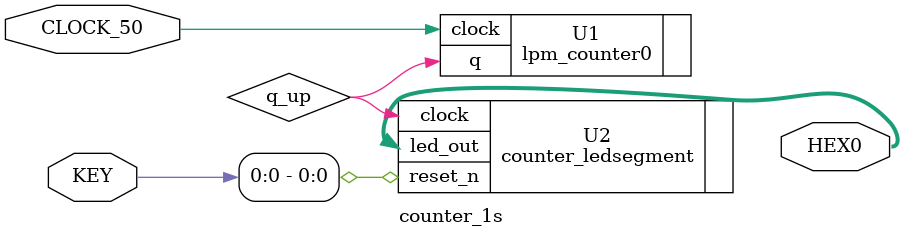
<source format=v>

module counter_1s(input CLOCK_50, input [3:0] KEY,output [6:0] HEX0);
	wire q_up;
	lpm_counter0 U1(.clock(CLOCK_50),.q(q_up)); //PIN_N2 on board 50Mhz Clock 
															 //bo counter modulus 50M -> 1Hz -> 1s delay
	counter_ledsegment U2 (.clock(q_up),.reset_n(KEY[0]),.led_out(HEX0));

endmodule
</source>
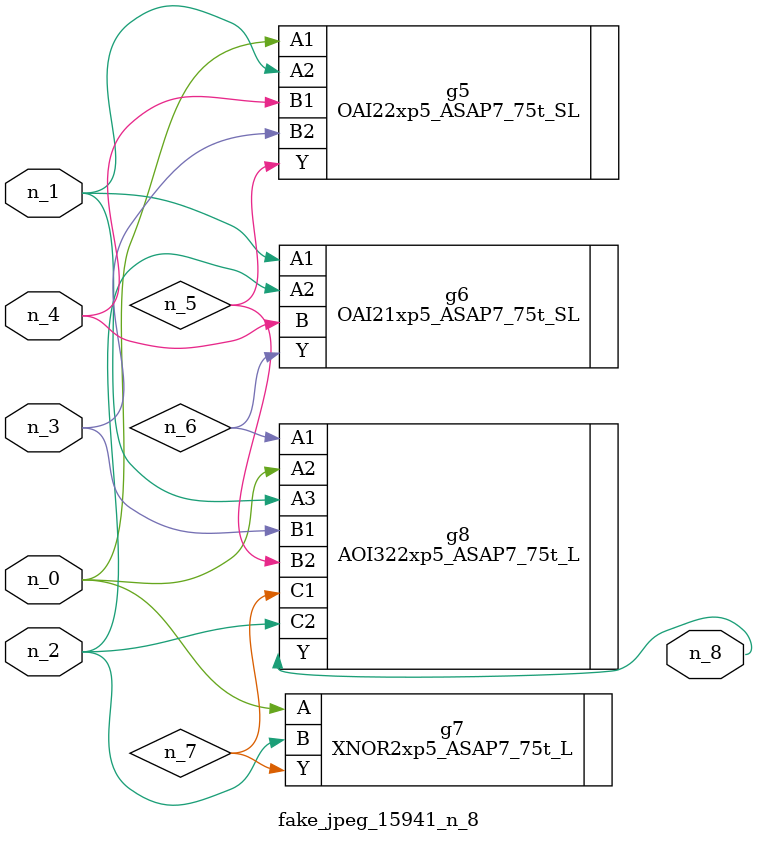
<source format=v>
module fake_jpeg_15941_n_8 (n_3, n_2, n_1, n_0, n_4, n_8);

input n_3;
input n_2;
input n_1;
input n_0;
input n_4;

output n_8;

wire n_6;
wire n_5;
wire n_7;

OAI22xp5_ASAP7_75t_SL g5 ( 
.A1(n_0),
.A2(n_1),
.B1(n_4),
.B2(n_3),
.Y(n_5)
);

OAI21xp5_ASAP7_75t_SL g6 ( 
.A1(n_1),
.A2(n_2),
.B(n_4),
.Y(n_6)
);

XNOR2xp5_ASAP7_75t_L g7 ( 
.A(n_0),
.B(n_2),
.Y(n_7)
);

AOI322xp5_ASAP7_75t_L g8 ( 
.A1(n_6),
.A2(n_0),
.A3(n_1),
.B1(n_3),
.B2(n_5),
.C1(n_7),
.C2(n_2),
.Y(n_8)
);


endmodule
</source>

+ + + + +

Exercise description
Transcribe the listing word for word, but keep its pictures out of the copy.

Written response
<source format=v>

module counter_1s(input CLOCK_50, input [3:0] KEY,output [6:0] HEX0);
	wire q_up;
	lpm_counter0 U1(.clock(CLOCK_50),.q(q_up)); //PIN_N2 on board 50Mhz Clock 
															 //bo counter modulus 50M -> 1Hz -> 1s delay
	counter_ledsegment U2 (.clock(q_up),.reset_n(KEY[0]),.led_out(HEX0));

endmodule
</source>
<source format=v>
module fake_jpeg_15941_n_8 (n_3, n_2, n_1, n_0, n_4, n_8);

input n_3;
input n_2;
input n_1;
input n_0;
input n_4;

output n_8;

wire n_6;
wire n_5;
wire n_7;

OAI22xp5_ASAP7_75t_SL g5 ( 
.A1(n_0),
.A2(n_1),
.B1(n_4),
.B2(n_3),
.Y(n_5)
);

OAI21xp5_ASAP7_75t_SL g6 ( 
.A1(n_1),
.A2(n_2),
.B(n_4),
.Y(n_6)
);

XNOR2xp5_ASAP7_75t_L g7 ( 
.A(n_0),
.B(n_2),
.Y(n_7)
);

AOI322xp5_ASAP7_75t_L g8 ( 
.A1(n_6),
.A2(n_0),
.A3(n_1),
.B1(n_3),
.B2(n_5),
.C1(n_7),
.C2(n_2),
.Y(n_8)
);


endmodule
</source>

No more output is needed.